Sunday, April 22, 2012

Sense and Sensibility by Jane Austen

Being a huge fan of the Regency Period, I thought that Sense and Sensibility by Jane Austen would be a particularly delightful read, but I was horribly mistaken.       

                The book starts off smoothly enough, but within the first few pages of introducing the characters, you start to read in a state of confusion; the language is not favorable, and the book as a whole makes you feel like you’ve eaten a bad roll of sushi.

                The book opens with describing the death of a family member, who leaves his fortune to his son and three daughters, the four of which are half siblings. The son’s wife, who you find out quite easily is a scheming gold digger, convinces him to keep most of the fortune and send his sisters and mother away to a cottage—an action obviously not taken favorably by any of them. The daughters and mother embrace these circumstances with open arms, and set out for the cottage. Once moved there, the daughters begin to meet different men and fall in love with them, but then drama ensues. While one man loves one daughter, he’s secretly engaged to another woman who lives in the next town over, and when the daughter finds out, she’s heartbroken. But then later on after all of the heartache and droning conversations, he comes back to her and confesses his love, and they all live happily ever after. Sounds like a perfect plot to a movie on the Lifetime or Oxygen channel, but makes for a very uncomfortable and boring read.

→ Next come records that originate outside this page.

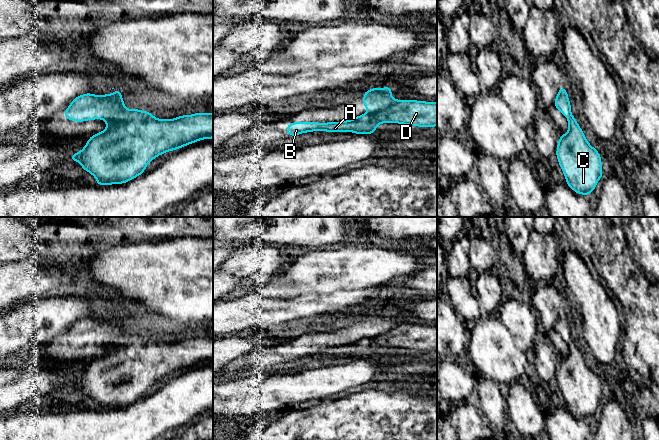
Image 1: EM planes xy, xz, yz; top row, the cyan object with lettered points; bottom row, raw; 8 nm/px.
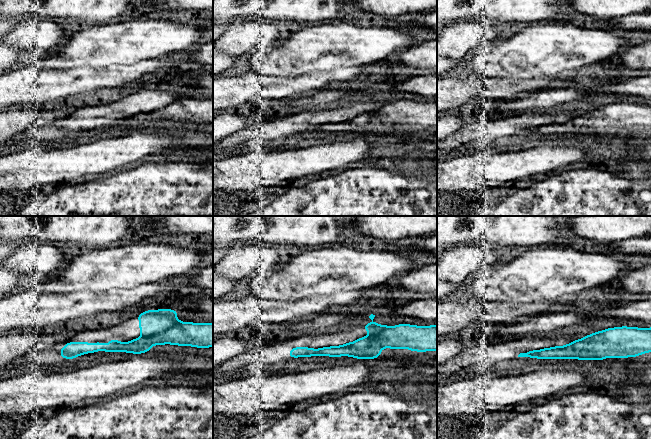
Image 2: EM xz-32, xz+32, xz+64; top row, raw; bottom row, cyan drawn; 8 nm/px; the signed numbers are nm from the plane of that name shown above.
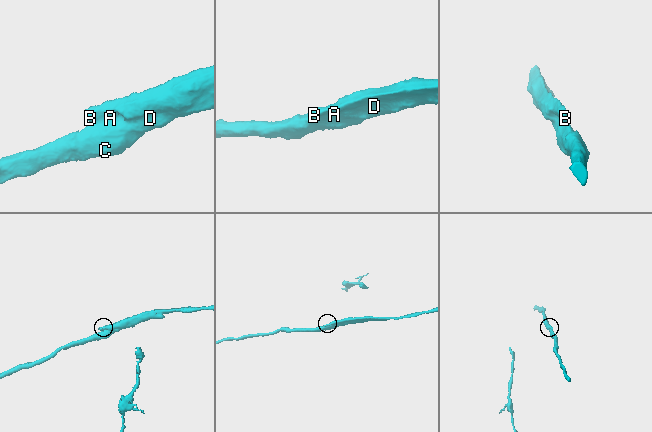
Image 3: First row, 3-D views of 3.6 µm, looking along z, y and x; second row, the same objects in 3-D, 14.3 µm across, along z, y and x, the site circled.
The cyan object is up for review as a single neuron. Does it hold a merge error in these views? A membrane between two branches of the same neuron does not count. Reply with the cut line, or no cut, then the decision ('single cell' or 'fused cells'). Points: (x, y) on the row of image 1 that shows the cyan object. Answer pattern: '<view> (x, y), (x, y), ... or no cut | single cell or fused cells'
xz (397, 101), (383, 109), (365, 113) | fused cells

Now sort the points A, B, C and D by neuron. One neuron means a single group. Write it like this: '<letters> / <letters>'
A C D / B

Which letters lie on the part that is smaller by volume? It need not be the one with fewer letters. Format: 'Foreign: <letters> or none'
Foreign: B

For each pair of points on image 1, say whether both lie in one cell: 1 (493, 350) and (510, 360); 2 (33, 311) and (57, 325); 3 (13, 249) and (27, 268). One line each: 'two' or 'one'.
1: one
2: one
3: two

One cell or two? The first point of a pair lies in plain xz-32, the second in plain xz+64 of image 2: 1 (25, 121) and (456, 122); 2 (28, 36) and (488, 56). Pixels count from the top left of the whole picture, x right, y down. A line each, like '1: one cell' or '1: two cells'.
1: one cell
2: two cells

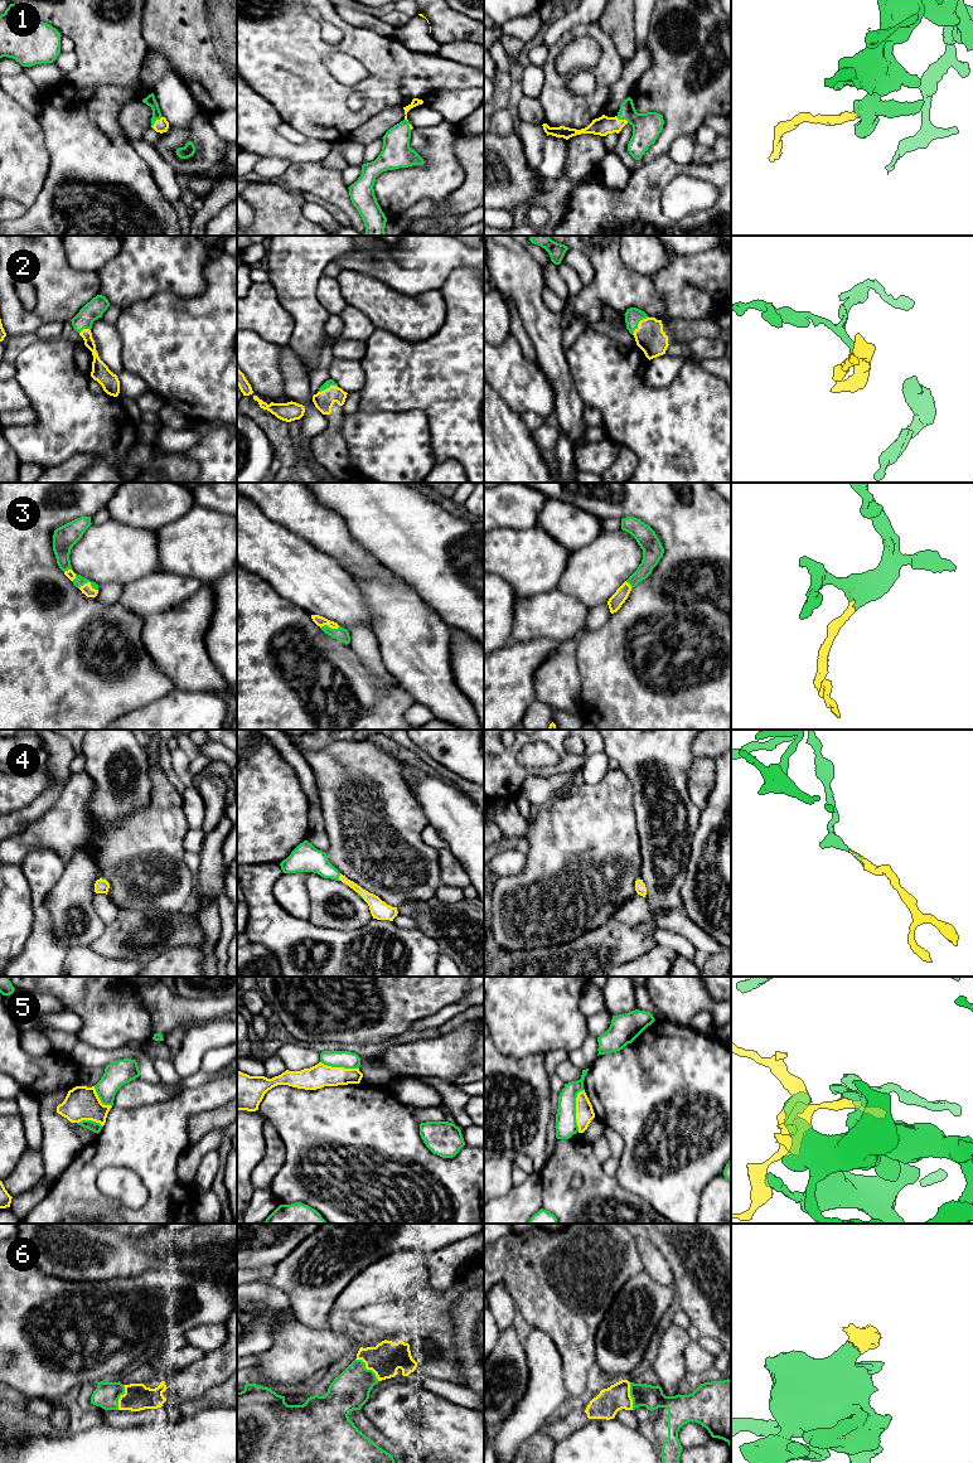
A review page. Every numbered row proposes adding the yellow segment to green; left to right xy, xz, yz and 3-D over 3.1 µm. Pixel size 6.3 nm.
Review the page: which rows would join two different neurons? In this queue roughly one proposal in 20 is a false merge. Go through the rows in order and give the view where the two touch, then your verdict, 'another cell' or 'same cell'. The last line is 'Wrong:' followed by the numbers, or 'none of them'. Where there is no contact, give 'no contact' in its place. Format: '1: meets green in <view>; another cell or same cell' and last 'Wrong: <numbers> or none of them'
1: meets green in xy; same cell
2: meets green in yz; same cell
3: meets green in xy; same cell
4: meets green in xz; same cell
5: meets green in yz; another cell
6: meets green in xz; same cell
Wrong: 5

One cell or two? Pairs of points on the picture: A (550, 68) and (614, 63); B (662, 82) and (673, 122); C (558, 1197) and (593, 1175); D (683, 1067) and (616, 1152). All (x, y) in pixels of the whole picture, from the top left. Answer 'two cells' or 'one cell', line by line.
A: one cell
B: one cell
C: one cell
D: two cells

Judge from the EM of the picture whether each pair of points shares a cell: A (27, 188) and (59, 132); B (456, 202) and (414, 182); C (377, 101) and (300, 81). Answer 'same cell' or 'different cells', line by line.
A: different cells
B: different cells
C: same cell

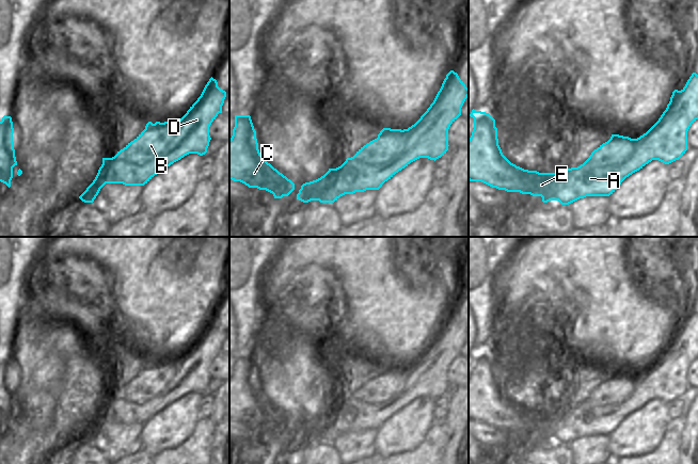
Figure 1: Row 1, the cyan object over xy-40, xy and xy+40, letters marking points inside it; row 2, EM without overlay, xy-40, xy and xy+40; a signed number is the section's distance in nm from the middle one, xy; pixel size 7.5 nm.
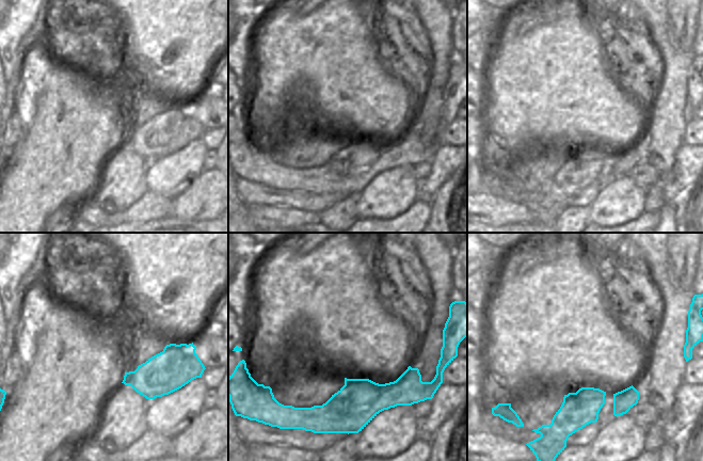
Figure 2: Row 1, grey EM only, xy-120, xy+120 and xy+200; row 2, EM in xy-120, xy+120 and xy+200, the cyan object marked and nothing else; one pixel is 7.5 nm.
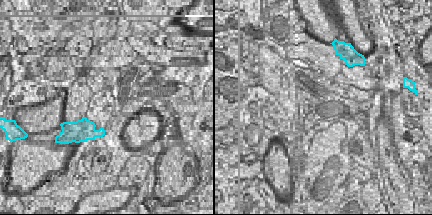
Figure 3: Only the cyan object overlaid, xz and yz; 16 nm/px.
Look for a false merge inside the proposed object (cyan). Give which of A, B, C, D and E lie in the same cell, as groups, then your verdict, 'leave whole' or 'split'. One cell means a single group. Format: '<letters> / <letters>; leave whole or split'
A C D E / B; split

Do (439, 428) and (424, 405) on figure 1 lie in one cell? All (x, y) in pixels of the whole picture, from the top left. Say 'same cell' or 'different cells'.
different cells

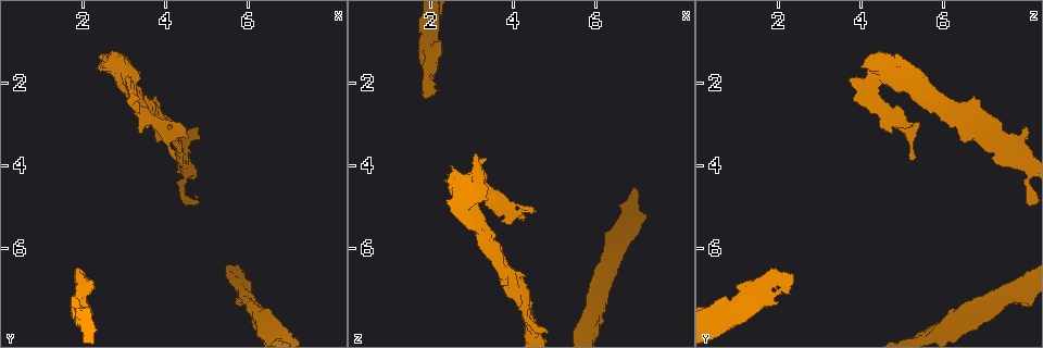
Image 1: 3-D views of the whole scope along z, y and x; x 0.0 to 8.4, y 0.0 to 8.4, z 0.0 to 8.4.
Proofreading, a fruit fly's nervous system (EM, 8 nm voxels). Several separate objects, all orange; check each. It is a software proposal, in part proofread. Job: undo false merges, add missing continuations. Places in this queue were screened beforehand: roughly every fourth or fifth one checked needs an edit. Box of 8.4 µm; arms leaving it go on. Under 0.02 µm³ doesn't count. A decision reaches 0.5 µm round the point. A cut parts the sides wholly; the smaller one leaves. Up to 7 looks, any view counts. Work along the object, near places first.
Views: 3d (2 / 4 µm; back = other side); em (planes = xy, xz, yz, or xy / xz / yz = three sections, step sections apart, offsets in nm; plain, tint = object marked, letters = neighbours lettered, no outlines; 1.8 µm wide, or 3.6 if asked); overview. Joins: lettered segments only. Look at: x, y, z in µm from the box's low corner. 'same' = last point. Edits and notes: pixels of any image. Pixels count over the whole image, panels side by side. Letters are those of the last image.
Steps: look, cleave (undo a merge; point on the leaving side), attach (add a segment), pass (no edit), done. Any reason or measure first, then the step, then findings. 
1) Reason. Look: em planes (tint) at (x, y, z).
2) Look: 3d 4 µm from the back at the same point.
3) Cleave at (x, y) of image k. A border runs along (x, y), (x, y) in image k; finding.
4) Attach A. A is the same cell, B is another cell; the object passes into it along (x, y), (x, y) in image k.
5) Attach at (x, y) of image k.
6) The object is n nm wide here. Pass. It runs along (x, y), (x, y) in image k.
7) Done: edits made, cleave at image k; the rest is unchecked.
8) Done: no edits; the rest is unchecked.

An open end. Look: 3d 4 µm from the back at (3.75, 3.40, 6.50).

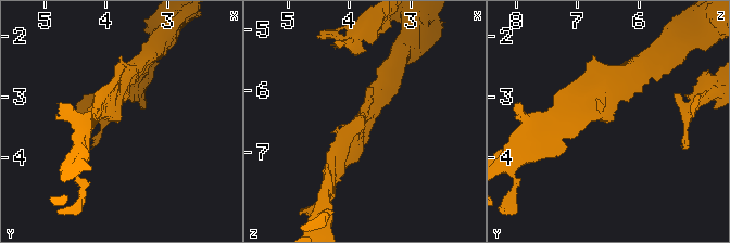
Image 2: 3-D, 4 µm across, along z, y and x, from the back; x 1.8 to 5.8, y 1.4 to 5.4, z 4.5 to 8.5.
The arms are 200, 220 nm wide; shape alone is not enough. Look: em 3.6 µm xy step 8 (tint) at (3.80, 3.40, 6.55).

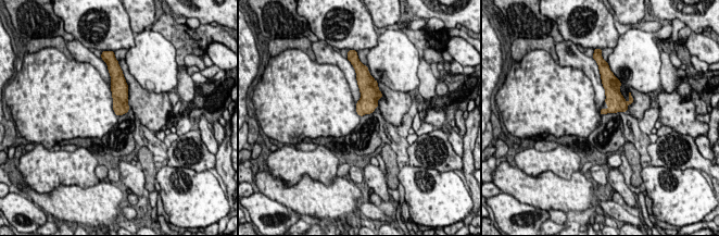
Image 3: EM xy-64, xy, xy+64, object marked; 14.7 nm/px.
Look: em 3.6 µm planes (letters) at the same point.

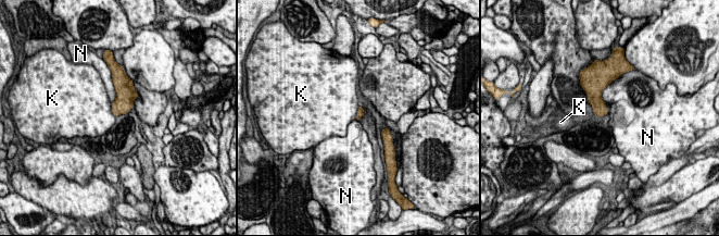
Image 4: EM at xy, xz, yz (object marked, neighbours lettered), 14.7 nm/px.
Pass. K and N are other cells; no lettered segment goes on from it.

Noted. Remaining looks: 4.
Sudden change in width. Look: em 3.6 µm planes (letters) at (2.90, 1.75, 4.70).

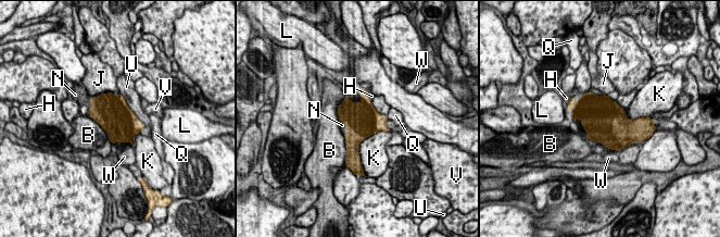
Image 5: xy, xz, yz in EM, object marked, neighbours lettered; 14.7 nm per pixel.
Attach N. N is the same cell, B, H, J, K, L, Q, U, V and W are other cells; the object passes into it along (361, 121), (345, 127), (342, 125) in image 5; it goes on there.

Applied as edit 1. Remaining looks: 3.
Done: edits made, attach at image 5; the rest is unchecked.

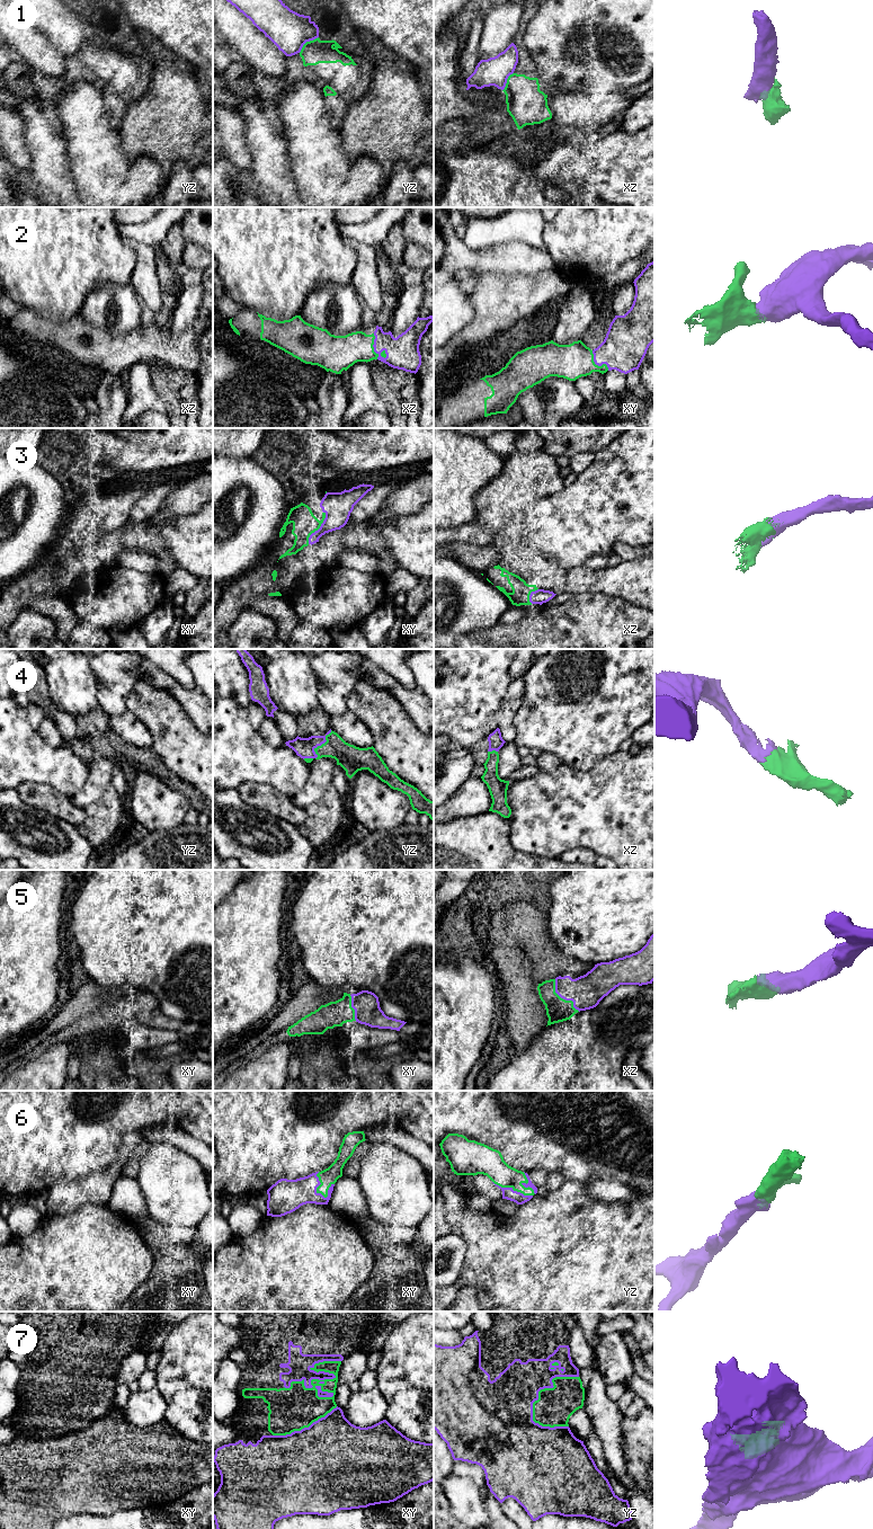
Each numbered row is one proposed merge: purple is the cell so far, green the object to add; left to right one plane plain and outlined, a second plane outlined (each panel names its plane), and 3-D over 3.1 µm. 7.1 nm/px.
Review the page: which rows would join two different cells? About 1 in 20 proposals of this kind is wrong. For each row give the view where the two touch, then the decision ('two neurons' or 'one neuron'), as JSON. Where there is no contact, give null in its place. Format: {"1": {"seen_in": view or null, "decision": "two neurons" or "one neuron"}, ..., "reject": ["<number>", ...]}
{"1": {"seen_in": "yz", "decision": "two neurons"}, "2": {"seen_in": "xz", "decision": "one neuron"}, "3": {"seen_in": "xy", "decision": "one neuron"}, "4": {"seen_in": "yz", "decision": "one neuron"}, "5": {"seen_in": "xz", "decision": "one neuron"}, "6": {"seen_in": "xy", "decision": "one neuron"}, "7": {"seen_in": "xy", "decision": "one neuron"}, "reject": ["1"]}

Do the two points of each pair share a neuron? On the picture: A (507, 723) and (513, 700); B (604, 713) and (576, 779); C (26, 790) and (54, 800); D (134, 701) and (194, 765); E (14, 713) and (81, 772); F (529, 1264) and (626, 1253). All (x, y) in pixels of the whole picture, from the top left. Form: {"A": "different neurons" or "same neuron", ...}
{"A": "same neuron", "B": "different neurons", "C": "same neuron", "D": "same neuron", "E": "same neuron", "F": "same neuron"}

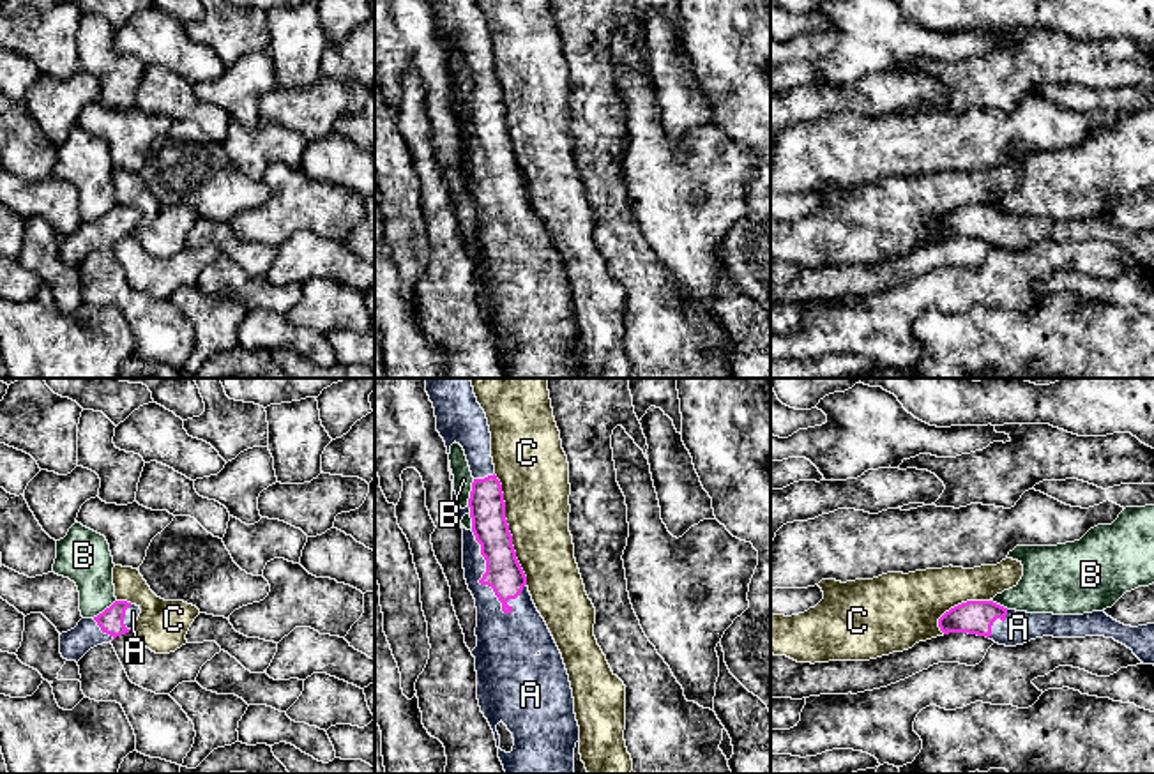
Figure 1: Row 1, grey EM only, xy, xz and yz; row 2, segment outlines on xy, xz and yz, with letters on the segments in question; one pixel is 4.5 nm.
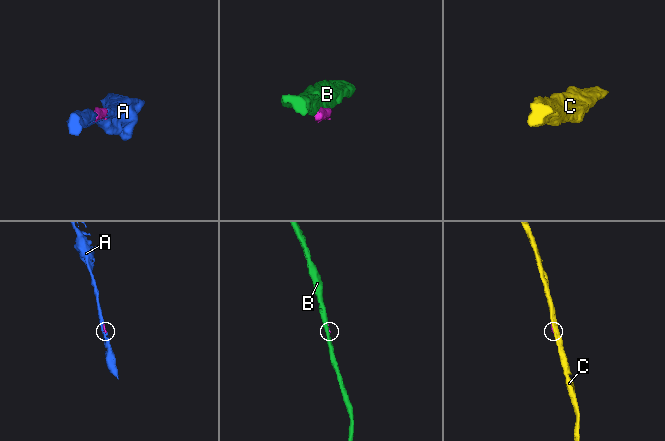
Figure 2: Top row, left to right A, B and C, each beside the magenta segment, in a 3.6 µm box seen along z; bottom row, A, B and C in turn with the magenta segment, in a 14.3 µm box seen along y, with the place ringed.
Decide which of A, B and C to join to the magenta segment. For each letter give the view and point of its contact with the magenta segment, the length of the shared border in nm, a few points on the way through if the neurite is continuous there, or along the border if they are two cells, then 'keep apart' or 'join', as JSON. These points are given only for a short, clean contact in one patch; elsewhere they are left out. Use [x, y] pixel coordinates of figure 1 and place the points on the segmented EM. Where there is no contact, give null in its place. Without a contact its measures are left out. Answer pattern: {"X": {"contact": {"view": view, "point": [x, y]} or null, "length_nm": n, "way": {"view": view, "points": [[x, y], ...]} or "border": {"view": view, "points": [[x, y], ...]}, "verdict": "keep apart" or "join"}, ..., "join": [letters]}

                Having read and fallen in love with the story of Pride and Prejudice, I expected a lot from Sensibility’s plot. Sensibility seems like a big fumble compared to Prejudice, and it makes me wonder which book Austen wrote first. It seems to me that Prejudice was a big revision of Sensibility—as though Austen realized her mistakes and made very huge efforts to fix them. Both books are similar in plots as well as character dynamics, but Prejudice brings a lot more to the table. After a few chapters of reading Sense and Sensibility, I was hoping the book would pick up in terms of content and that I would begin to like one of the characters, but this wasn’t so, and made finishing the book all the more painful. If you want a taste of that era, don’t bother with Sense and Sensibility, Pride and Prejudice is a much better read. When comparing the movies created from both novels, Keira Knightly’s role is much more favorable than Kate Winslet’s, hands down.


Sarah Rau said...

Wow, I'm surprised that one author's two books (that I've always thought were very similar) can be so different. I was curious to which was written first too...according to Google, Sensibility was published first in 1811, with Prejudice published 2 years later. Of course, who knows what order Austen actually wrote them in. I think your thoughts on it are probably dead on though, viewing Sensibility as a sort of rough draft. Very interesting!

BookPaige12 said...

This is interesting coming from the perspective of someone who enjoyed a previous Austen novel. I always thought if you liked one of her's than you like them all! Sadly, and much to the chagrin of my previous English teachers, I have never liked her writing or that style at all. I will read most any realistic fiction, but if I can't understand the language I'm out! I'm surprised this would be recommended to YA readers, as it is very difficult for even adults to read and understand.

cstephens said...

I think I would be cautious about giving teens a book by Jane Austen. I truly believe in reading the classics in literature courses, but as great of a writer as Austen is, I think it would be hard for the students of today to make connections with the novel. I know it can be done, but I would not have enjoyed reading Austen in high school and I was an avid reader. I think her books require a mature appreciation of literature.

Cessacolypse said...

It definitely does require a type of appreciation. I was assigned that type of reading in high school, and I guess since I always had my nose in a book since as long as I can remember, I think I was just open enough to reading it.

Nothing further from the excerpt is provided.